## Input

+ + + +

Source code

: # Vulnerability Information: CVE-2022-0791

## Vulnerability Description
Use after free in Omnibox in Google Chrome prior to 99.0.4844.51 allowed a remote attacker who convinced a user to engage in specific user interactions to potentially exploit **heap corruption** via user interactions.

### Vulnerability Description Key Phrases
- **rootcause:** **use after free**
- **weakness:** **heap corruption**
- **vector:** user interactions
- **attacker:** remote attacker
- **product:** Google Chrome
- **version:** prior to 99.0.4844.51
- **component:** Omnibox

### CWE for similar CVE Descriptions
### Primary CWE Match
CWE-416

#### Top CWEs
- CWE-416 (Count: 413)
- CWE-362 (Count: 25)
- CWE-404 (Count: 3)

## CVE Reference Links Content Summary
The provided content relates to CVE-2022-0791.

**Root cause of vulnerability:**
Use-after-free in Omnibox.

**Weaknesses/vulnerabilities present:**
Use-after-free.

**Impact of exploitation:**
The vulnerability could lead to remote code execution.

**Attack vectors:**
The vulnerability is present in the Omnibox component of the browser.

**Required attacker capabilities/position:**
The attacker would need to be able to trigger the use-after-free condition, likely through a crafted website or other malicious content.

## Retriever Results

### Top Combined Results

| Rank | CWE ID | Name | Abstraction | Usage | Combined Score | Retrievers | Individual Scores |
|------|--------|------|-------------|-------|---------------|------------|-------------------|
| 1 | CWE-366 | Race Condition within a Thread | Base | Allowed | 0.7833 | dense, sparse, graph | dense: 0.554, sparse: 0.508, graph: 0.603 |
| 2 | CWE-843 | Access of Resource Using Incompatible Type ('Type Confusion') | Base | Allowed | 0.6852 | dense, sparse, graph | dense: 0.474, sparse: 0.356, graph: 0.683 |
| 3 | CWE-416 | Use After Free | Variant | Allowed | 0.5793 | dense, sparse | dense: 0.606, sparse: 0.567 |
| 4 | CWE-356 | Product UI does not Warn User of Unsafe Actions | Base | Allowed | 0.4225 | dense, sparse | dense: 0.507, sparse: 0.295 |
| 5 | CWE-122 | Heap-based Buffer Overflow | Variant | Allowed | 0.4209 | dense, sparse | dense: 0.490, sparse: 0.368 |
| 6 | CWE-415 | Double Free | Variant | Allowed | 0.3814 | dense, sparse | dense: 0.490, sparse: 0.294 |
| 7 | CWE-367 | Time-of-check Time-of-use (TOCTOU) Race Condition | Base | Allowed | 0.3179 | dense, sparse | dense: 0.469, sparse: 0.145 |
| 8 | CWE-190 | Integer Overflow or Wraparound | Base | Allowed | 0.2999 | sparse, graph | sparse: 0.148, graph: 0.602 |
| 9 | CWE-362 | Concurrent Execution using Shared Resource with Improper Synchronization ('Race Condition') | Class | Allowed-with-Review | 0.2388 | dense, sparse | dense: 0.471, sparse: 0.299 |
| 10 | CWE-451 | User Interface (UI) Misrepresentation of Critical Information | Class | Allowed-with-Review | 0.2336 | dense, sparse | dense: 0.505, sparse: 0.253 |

+ + + +

## Work to be completed
Reproduce the source text of each item above character for character, keeping every line in its original order.

## Task result
Source code

: # Vulnerability Information: CVE-2022-0791

## Vulnerability Description
Use after free in Omnibox in Google Chrome prior to 99.0.4844.51 allowed a remote attacker who convinced a user to engage in specific user interactions to potentially exploit **heap corruption** via user interactions.

### Vulnerability Description Key Phrases
- **rootcause:** **use after free**
- **weakness:** **heap corruption**
- **vector:** user interactions
- **attacker:** remote attacker
- **product:** Google Chrome
- **version:** prior to 99.0.4844.51
- **component:** Omnibox

### CWE for similar CVE Descriptions
### Primary CWE Match
CWE-416

#### Top CWEs
- CWE-416 (Count: 413)
- CWE-362 (Count: 25)
- CWE-404 (Count: 3)

## CVE Reference Links Content Summary
The provided content relates to CVE-2022-0791.

**Root cause of vulnerability:**
Use-after-free in Omnibox.

**Weaknesses/vulnerabilities present:**
Use-after-free.

**Impact of exploitation:**
The vulnerability could lead to remote code execution.

**Attack vectors:**
The vulnerability is present in the Omnibox component of the browser.

**Required attacker capabilities/position:**
The attacker would need to be able to trigger the use-after-free condition, likely through a crafted website or other malicious content.

## Retriever Results

### Top Combined Results

| Rank | CWE ID | Name | Abstraction | Usage | Combined Score | Retrievers | Individual Scores |
|------|--------|------|-------------|-------|---------------|------------|-------------------|
| 1 | CWE-366 | Race Condition within a Thread | Base | Allowed | 0.7833 | dense, sparse, graph | dense: 0.554, sparse: 0.508, graph: 0.603 |
| 2 | CWE-843 | Access of Resource Using Incompatible Type ('Type Confusion') | Base | Allowed | 0.6852 | dense, sparse, graph | dense: 0.474, sparse: 0.356, graph: 0.683 |
| 3 | CWE-416 | Use After Free | Variant | Allowed | 0.5793 | dense, sparse | dense: 0.606, sparse: 0.567 |
| 4 | CWE-356 | Product UI does not Warn User of Unsafe Actions | Base | Allowed | 0.4225 | dense, sparse | dense: 0.507, sparse: 0.295 |
| 5 | CWE-122 | Heap-based Buffer Overflow | Variant | Allowed | 0.4209 | dense, sparse | dense: 0.490, sparse: 0.368 |
| 6 | CWE-415 | Double Free | Variant | Allowed | 0.3814 | dense, sparse | dense: 0.490, sparse: 0.294 |
| 7 | CWE-367 | Time-of-check Time-of-use (TOCTOU) Race Condition | Base | Allowed | 0.3179 | dense, sparse | dense: 0.469, sparse: 0.145 |
| 8 | CWE-190 | Integer Overflow or Wraparound | Base | Allowed | 0.2999 | sparse, graph | sparse: 0.148, graph: 0.602 |
| 9 | CWE-362 | Concurrent Execution using Shared Resource with Improper Synchronization ('Race Condition') | Class | Allowed-with-Review | 0.2388 | dense, sparse | dense: 0.471, sparse: 0.299 |
| 10 | CWE-451 | User Interface (UI) Misrepresentation of Critical Information | Class | Allowed-with-Review | 0.2336 | dense, sparse | dense: 0.505, sparse: 0.253 |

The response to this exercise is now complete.